Stored data entries:
——————————

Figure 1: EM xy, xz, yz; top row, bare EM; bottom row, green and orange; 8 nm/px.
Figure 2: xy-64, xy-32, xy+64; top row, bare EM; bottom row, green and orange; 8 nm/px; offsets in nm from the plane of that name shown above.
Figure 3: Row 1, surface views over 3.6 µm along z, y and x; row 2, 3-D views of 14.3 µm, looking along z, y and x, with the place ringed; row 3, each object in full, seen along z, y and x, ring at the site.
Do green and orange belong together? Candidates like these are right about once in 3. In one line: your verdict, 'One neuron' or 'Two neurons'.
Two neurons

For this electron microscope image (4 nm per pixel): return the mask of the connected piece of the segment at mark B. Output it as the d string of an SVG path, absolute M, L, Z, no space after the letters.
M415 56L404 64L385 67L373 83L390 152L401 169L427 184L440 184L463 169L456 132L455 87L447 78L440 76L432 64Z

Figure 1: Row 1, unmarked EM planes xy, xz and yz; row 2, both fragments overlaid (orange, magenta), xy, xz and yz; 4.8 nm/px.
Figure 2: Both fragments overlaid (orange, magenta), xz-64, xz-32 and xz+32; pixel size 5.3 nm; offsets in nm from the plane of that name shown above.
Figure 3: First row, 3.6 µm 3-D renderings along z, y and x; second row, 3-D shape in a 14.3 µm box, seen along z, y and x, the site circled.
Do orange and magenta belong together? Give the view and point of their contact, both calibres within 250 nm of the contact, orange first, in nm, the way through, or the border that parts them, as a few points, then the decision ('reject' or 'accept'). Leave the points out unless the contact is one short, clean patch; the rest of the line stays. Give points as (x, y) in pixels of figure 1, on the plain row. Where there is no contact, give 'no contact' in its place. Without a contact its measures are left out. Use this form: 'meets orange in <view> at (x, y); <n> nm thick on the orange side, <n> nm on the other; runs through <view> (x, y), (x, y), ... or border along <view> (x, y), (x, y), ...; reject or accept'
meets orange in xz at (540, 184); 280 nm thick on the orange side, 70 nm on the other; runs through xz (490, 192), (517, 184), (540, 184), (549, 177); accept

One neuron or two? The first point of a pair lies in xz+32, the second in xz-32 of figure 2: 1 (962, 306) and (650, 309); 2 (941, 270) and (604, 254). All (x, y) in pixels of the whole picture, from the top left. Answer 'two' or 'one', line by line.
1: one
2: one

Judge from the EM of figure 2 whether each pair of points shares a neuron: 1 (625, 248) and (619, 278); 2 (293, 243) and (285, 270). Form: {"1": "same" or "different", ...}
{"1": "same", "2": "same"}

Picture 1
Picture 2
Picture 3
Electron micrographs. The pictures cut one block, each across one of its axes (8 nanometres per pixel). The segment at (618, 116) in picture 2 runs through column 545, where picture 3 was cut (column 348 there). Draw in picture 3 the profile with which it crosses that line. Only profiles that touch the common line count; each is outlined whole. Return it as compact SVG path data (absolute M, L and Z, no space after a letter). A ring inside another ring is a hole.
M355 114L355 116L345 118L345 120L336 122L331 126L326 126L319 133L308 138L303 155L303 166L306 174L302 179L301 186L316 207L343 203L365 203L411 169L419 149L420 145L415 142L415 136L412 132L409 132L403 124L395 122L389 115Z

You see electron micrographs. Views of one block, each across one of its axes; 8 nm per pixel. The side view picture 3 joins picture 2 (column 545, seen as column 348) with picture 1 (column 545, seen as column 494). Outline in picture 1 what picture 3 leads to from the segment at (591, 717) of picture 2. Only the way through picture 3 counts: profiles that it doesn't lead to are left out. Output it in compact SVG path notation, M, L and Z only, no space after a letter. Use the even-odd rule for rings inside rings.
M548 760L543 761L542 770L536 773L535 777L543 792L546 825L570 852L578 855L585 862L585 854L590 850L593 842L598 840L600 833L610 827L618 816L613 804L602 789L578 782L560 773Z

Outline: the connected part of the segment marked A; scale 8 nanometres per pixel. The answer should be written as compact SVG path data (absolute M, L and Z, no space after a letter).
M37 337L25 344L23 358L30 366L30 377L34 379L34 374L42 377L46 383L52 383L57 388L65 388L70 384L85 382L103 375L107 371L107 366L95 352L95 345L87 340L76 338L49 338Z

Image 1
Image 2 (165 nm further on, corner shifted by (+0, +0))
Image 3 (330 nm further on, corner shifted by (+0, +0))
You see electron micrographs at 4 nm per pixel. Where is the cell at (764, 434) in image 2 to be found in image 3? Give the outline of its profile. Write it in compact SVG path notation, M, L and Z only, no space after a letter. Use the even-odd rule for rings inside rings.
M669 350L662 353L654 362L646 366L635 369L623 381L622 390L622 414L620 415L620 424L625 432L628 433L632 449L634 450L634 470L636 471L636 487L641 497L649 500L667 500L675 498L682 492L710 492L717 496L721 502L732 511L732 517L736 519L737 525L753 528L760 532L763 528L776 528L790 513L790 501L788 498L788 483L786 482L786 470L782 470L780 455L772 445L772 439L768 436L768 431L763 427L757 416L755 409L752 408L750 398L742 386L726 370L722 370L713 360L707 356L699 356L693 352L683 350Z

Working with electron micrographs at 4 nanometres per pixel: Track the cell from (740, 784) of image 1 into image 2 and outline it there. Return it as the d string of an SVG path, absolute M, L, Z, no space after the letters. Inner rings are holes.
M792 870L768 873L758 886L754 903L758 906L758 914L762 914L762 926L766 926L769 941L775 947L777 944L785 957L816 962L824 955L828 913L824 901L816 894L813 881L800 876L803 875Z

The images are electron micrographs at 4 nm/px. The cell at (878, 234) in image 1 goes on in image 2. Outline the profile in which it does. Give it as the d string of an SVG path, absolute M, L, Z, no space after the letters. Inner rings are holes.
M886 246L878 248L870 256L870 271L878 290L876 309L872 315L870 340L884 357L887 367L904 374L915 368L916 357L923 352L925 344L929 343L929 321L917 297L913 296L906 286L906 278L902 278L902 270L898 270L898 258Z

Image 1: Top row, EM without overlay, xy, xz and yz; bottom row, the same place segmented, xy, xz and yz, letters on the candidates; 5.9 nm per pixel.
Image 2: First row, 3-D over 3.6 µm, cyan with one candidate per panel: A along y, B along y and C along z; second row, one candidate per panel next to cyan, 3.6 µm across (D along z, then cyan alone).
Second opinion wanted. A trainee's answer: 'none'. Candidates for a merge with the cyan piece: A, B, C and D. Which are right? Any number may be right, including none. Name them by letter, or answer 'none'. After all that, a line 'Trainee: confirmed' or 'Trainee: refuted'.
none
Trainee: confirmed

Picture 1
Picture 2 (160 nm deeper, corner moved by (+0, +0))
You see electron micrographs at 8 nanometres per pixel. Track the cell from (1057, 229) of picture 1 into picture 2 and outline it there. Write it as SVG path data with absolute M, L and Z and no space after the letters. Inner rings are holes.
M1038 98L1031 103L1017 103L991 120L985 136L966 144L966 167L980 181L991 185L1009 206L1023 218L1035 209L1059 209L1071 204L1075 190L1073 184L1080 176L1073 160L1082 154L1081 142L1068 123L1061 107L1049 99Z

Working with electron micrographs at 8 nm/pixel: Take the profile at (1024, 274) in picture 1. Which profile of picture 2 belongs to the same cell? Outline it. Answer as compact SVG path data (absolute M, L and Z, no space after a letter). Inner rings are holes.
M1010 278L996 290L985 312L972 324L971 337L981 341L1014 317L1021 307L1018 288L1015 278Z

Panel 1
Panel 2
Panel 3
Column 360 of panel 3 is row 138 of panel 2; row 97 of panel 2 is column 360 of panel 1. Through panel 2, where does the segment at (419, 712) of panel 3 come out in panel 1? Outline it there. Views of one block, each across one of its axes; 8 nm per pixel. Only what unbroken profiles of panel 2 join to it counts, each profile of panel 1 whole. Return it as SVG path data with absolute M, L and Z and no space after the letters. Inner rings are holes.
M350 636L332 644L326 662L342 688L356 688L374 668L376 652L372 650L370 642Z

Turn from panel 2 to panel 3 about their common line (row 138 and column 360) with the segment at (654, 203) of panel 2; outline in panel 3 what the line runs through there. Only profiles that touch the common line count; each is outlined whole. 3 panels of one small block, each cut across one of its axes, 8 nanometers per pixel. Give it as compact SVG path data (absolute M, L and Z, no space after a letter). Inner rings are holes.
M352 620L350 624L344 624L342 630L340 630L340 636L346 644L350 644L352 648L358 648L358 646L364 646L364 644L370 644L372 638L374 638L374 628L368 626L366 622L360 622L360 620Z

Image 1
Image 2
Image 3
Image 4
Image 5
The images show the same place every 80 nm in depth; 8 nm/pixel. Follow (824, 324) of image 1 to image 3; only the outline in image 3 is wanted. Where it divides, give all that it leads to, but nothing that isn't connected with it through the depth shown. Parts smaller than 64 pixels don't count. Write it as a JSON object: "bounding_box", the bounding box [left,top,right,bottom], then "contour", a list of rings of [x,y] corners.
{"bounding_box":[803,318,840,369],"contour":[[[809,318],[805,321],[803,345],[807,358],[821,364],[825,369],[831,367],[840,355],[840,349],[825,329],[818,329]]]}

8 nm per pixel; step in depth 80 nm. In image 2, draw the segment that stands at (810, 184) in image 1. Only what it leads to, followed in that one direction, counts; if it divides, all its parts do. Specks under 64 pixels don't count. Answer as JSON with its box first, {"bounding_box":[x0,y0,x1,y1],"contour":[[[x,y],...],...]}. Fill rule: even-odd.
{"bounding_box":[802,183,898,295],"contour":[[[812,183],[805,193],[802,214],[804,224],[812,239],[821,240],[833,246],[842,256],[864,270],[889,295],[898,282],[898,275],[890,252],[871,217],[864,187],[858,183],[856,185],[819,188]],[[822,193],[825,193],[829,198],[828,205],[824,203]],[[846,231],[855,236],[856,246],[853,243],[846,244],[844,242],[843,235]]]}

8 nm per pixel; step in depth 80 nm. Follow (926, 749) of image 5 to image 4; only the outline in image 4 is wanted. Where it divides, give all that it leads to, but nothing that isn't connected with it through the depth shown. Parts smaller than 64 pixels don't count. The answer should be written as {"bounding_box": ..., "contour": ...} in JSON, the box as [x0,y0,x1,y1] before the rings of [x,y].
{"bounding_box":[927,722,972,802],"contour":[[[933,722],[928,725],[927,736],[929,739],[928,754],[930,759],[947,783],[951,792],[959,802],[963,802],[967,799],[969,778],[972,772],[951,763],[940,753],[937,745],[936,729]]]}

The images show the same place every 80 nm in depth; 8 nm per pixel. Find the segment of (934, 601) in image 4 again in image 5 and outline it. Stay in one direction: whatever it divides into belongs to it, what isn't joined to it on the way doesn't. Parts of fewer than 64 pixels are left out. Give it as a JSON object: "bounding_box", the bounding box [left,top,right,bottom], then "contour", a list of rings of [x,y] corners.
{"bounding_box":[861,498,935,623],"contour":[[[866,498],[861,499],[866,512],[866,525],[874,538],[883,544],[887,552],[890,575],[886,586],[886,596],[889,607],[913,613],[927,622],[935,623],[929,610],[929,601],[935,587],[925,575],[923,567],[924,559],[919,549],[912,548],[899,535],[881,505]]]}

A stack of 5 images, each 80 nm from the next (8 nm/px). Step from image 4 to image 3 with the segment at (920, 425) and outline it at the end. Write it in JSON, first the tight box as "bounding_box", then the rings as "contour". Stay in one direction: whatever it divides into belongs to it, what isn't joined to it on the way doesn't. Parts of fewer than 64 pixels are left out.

——————————

» **Problem to solve**:
In the data above, which lines lie between the line with "Figure 1: Row" and the line with "Figure 3: First", inclusive? Print those lines exactly and nothing else.

» **Solution for this exercise**:
Figure 1: Row 1, unmarked EM planes xy, xz and yz; row 2, both fragments overlaid (orange, magenta), xy, xz and yz; 4.8 nm/px.
Figure 2: Both fragments overlaid (orange, magenta), xz-64, xz-32 and xz+32; pixel size 5.3 nm; offsets in nm from the plane of that name shown above.
Figure 3: First row, 3.6 µm 3-D renderings along z, y and x; second row, 3-D shape in a 14.3 µm box, seen along z, y and x, the site circled.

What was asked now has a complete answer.